(Beginning of Excerpt)

The writing process ought to be unveiled more openly, so I’ll be blogging the insights and tips I discover in classes, workshops, books, essays and on my own, here on my website. Please comment or send me your questions: email@example.com.
Recently, I scribbled an anxiety in story warm-up for Garrett Cook’s online writing workshop, which is under all this rambling.
The actual assignment is to turn in a short story showcasing anxiety. The warm-up is not the assignment but was a way for me to quickly implement literary devices Garrett shared: hyper-mindfully observe everything that could go wrong while executing a mundane task. Use repetition. Think of malignant action as a choreographed dance.
I have an idea in my mind for where the story will go, but wanted to practice these techniques with something innocuous I won’t care about later, so it wouldn’t matter if I didn’t write an award-winning short in the first shot.
I made a snack, sat down on a beanbag and put my pen to play. I didn’t fret on POV, grammar, e-priming or any of the rules. In fact, I broke one of the strongest rules and opted for the dreaded second-person narrative. Crazily enough, for this practice run, it actually worked. I hope reading it will lessen your fear of the blank page and inspire you to explore channeling anxiety into story.
An Exercise in Anxiety
You cut a pear at the kitchen counter. You can almost taste its sweetness as you slice each piece. Craving. Cutting. You slip the knife around the curves. Effortless on autopilot. Dazed, until you slice off the tip of your middle finger. A worm crawls out of the pear core and injects itself in your wound. You drop the knife and it stabs your foot that’s now anchored to the linoleum. The pain burns up your leg, and the worm chases through your body after it. Craving. Cutting. The blood gushes from your middle finger all over the counter. You lose so much blood that you faint. When you collapse, the knife rips a hole in your foot. The worm enters your coma nightmare. Craving. Cutting. It’s human sized and appears to be your doctor. The worm inserts a scalpel into your finger stump to restart the bleeding. The worm’s tongue protrudes and drips putrid slime. Craving. Cutting. Throwing your consciousness into a back alley dumpster where bullies left you for dead. The worm’s tongue morphs into another worm. It wiggles its way into the bloody finger stump of your dream body. Craving. Cutting. You convulse on the linoleum when the medics show. They plop you on a gurney and haul you down the driveway. Halfway there, your body explodes into a million worms. The medics slip on the writhing mess and worms enter their every orifice. Craving. Cutting. In minutes, they’re devoured. Nothing left except an empty ambulance.

(End of Excerpt)

What needs to be done
From the blog post, pull out the passage between "I have an idea" and "anxiety into story.", inclusive, word for word. The lines after this blog post have nothing to do with it.

(Beginning of Data provided)

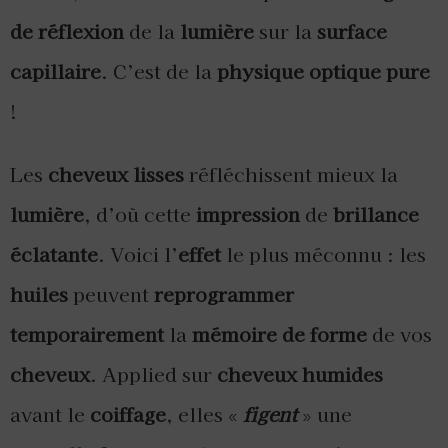
de réflexion
de la
lumière
sur la
surface
capillaire
. C’est de la
physique optique pure
!
Les
cheveux lisses
réfléchissent mieux la
lumière
, d’où cette
impression
de
brillance
éclatante
. Voici l’
effet
le plus méconnu : les
huiles
peuvent
reprogrammer
temporairement
la
mémoire de forme
de vos
cheveux
. Applied sur
cheveux humides
avant le
coiffage
, elles «
figent
» une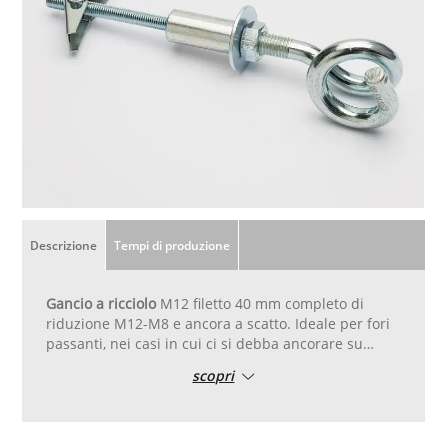
Descrizione
Tempi di produzione
Gancio a ricciolo
M12 filetto 40 mm completo di
riduzione M12-M8 e ancora a scatto. Ideale per fori
passanti, nei casi in cui ci si debba ancorare su
supporti con basso spessore.
scopri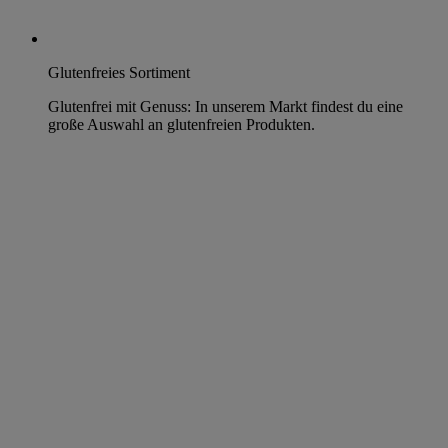
Glutenfreies Sortiment
Glutenfrei mit Genuss: In unserem Markt findest du eine
große Auswahl an glutenfreien Produkten.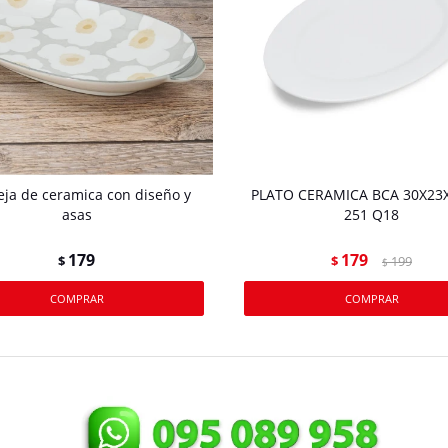
ja de ceramica con diseño y
PLATO CERAMICA BCA 30X23
asas
251 Q18
179
179
$
$
199
$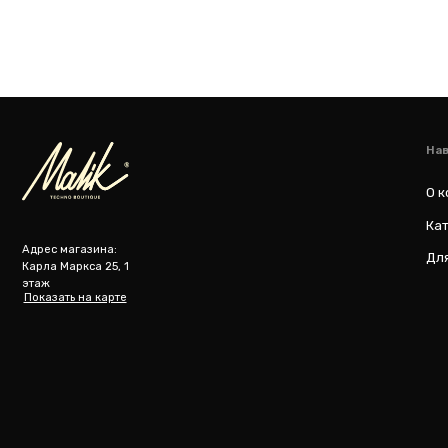
m
@ 2019-2026 imalik.ru |
Политика конфиденциальности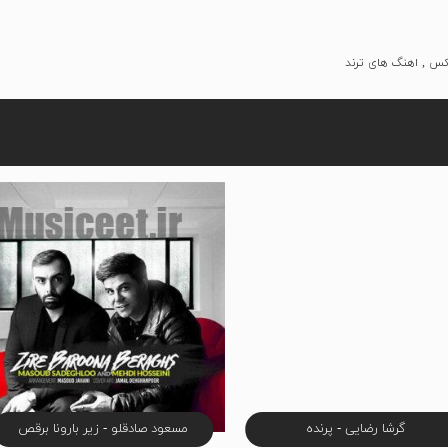
یکس , اهنگ های ترند
گرشا رضایی - پرنده
مسعود صادقلو - زیر بارونا برقص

(End of Data provided)

Final answer
I have an idea in my mind for where the story will go, but wanted to practice these techniques with something innocuous I won’t care about later, so it wouldn’t matter if I didn’t write an award-winning short in the first shot.
I made a snack, sat down on a beanbag and put my pen to play. I didn’t fret on POV, grammar, e-priming or any of the rules. In fact, I broke one of the strongest rules and opted for the dreaded second-person narrative. Crazily enough, for this practice run, it actually worked. I hope reading it will lessen your fear of the blank page and inspire you to explore channeling anxiety into story.